RECORDS SHOWN →
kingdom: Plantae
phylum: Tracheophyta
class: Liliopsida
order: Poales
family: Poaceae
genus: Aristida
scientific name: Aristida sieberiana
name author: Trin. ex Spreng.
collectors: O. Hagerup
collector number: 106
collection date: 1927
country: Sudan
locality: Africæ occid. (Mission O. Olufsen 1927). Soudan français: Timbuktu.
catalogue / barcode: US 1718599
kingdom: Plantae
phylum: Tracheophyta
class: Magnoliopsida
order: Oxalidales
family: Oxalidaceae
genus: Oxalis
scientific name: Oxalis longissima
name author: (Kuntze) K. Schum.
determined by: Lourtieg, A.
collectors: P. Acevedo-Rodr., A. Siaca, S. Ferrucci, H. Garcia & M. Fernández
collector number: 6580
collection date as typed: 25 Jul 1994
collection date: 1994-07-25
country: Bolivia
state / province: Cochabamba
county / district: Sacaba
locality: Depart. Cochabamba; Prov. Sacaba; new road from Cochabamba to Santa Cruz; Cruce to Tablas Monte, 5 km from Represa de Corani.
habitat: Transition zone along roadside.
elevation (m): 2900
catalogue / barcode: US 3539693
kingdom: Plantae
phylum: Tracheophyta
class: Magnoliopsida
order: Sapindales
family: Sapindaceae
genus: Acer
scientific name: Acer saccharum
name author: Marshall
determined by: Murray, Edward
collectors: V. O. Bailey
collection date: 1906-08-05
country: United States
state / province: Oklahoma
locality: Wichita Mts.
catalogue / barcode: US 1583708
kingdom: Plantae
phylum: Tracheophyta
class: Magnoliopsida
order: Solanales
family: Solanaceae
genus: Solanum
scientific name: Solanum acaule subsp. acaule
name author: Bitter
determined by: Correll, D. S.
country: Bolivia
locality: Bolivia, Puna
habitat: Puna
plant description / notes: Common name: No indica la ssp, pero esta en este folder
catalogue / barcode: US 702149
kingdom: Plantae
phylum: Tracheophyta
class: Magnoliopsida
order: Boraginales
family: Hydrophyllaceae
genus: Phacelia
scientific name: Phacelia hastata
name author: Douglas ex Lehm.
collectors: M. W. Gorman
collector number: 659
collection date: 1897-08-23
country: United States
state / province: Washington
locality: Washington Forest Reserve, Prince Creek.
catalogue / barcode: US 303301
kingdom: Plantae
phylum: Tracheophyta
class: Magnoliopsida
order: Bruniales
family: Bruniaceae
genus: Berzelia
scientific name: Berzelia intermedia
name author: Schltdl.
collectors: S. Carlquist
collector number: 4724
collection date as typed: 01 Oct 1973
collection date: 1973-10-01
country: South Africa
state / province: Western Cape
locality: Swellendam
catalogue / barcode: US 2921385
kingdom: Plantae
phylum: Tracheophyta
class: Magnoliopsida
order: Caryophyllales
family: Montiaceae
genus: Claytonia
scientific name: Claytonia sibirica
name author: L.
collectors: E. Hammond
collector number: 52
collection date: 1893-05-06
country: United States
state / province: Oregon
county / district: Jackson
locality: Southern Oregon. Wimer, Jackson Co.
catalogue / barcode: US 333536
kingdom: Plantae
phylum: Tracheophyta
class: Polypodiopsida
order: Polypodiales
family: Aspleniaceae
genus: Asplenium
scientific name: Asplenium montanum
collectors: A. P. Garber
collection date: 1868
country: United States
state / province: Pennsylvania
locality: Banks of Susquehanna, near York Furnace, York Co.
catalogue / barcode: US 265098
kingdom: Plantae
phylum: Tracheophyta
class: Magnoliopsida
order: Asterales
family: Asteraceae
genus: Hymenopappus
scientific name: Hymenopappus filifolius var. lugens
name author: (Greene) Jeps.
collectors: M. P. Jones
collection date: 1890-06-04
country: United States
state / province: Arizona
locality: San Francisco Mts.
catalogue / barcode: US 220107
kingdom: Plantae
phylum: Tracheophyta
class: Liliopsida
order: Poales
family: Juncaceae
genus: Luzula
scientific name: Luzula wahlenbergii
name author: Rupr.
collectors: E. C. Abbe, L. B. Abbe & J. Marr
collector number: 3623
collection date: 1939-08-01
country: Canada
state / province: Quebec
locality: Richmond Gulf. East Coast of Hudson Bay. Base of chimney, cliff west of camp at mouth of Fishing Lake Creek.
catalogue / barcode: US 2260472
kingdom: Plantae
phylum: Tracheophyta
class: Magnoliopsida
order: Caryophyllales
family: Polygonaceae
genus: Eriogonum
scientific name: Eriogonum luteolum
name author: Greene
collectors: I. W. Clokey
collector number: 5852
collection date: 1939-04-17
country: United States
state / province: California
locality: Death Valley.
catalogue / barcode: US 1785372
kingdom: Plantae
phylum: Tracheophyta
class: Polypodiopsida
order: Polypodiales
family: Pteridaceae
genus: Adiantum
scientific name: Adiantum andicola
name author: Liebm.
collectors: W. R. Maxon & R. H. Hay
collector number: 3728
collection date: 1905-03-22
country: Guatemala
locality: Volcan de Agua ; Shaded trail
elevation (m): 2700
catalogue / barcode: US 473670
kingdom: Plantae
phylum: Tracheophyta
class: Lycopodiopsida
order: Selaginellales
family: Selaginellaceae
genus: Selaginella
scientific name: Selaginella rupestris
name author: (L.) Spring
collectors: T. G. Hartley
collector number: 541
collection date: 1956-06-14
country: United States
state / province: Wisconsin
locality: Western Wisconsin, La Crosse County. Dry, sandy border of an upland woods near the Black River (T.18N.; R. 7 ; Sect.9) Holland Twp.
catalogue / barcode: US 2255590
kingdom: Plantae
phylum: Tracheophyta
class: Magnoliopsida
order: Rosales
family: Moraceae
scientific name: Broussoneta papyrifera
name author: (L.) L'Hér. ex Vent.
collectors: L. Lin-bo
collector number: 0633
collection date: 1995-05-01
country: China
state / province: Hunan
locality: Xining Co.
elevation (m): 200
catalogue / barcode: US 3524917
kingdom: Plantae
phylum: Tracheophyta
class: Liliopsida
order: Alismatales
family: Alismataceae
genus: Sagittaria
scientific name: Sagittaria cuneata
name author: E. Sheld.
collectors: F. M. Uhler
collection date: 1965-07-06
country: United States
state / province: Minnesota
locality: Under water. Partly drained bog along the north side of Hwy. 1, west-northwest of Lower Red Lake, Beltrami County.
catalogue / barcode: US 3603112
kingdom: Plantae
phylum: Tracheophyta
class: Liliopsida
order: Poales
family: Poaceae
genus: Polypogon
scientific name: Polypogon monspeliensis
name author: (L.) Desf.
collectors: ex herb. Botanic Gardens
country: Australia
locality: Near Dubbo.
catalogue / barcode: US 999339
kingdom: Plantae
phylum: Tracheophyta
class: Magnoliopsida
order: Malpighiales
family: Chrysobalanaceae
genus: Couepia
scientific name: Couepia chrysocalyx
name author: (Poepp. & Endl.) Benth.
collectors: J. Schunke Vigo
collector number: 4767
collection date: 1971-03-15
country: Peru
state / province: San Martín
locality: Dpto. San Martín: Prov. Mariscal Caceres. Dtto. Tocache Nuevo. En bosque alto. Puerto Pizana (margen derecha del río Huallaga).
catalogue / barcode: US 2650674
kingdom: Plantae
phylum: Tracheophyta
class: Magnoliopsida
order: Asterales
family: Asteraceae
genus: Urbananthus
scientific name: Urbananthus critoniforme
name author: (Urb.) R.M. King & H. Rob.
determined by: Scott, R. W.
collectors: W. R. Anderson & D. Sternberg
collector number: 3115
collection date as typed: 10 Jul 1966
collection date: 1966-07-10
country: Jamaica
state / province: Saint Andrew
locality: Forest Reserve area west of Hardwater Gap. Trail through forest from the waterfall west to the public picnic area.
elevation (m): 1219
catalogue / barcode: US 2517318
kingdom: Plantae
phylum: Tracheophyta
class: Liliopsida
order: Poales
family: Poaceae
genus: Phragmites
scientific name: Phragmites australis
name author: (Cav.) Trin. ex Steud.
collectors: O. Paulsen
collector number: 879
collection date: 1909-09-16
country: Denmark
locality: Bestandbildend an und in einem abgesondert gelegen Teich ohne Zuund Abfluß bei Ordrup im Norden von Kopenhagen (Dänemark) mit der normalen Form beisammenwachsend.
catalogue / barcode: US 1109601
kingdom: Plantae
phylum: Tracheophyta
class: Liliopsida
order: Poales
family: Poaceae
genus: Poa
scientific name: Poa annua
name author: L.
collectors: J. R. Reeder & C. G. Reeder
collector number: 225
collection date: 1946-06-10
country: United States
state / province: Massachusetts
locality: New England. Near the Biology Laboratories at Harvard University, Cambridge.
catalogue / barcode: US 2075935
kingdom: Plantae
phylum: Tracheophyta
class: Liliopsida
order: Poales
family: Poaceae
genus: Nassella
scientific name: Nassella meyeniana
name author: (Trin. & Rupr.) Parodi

GOAL → Render the item lines above as a numbered list, starting at the line that contains "name author: (Poepp. & Endl.) Benth." and ending after the line that contains "country: Denmark". Omit blank lines.

FULL ANSWER →
1. name author: (Poepp. & Endl.) Benth.
2. collectors: J. Schunke Vigo
3. collector number: 4767
4. collection date: 1971-03-15
5. country: Peru
6. state / province: San Martín
7. locality: Dpto. San Martín: Prov. Mariscal Caceres. Dtto. Tocache Nuevo. En bosque alto. Puerto Pizana (margen derecha del río Huallaga).
8. catalogue / barcode: US 2650674
9. kingdom: Plantae
10. phylum: Tracheophyta
11. class: Magnoliopsida
12. order: Asterales
13. family: Asteraceae
14. genus: Urbananthus
15. scientific name: Urbananthus critoniforme
16. name author: (Urb.) R.M. King & H. Rob.
17. determined by: Scott, R. W.
18. collectors: W. R. Anderson & D. Sternberg
19. collector number: 3115
20. collection date as typed: 10 Jul 1966
21. collection date: 1966-07-10
22. country: Jamaica
23. state / province: Saint Andrew
24. locality: Forest Reserve area west of Hardwater Gap. Trail through forest from the waterfall west to the public picnic area.
25. elevation (m): 1219
26. catalogue / barcode: US 2517318
27. kingdom: Plantae
28. phylum: Tracheophyta
29. class: Liliopsida
30. order: Poales
31. family: Poaceae
32. genus: Phragmites
33. scientific name: Phragmites australis
34. name author: (Cav.) Trin. ex Steud.
35. collectors: O. Paulsen
36. collector number: 879
37. collection date: 1909-09-16
38. country: Denmark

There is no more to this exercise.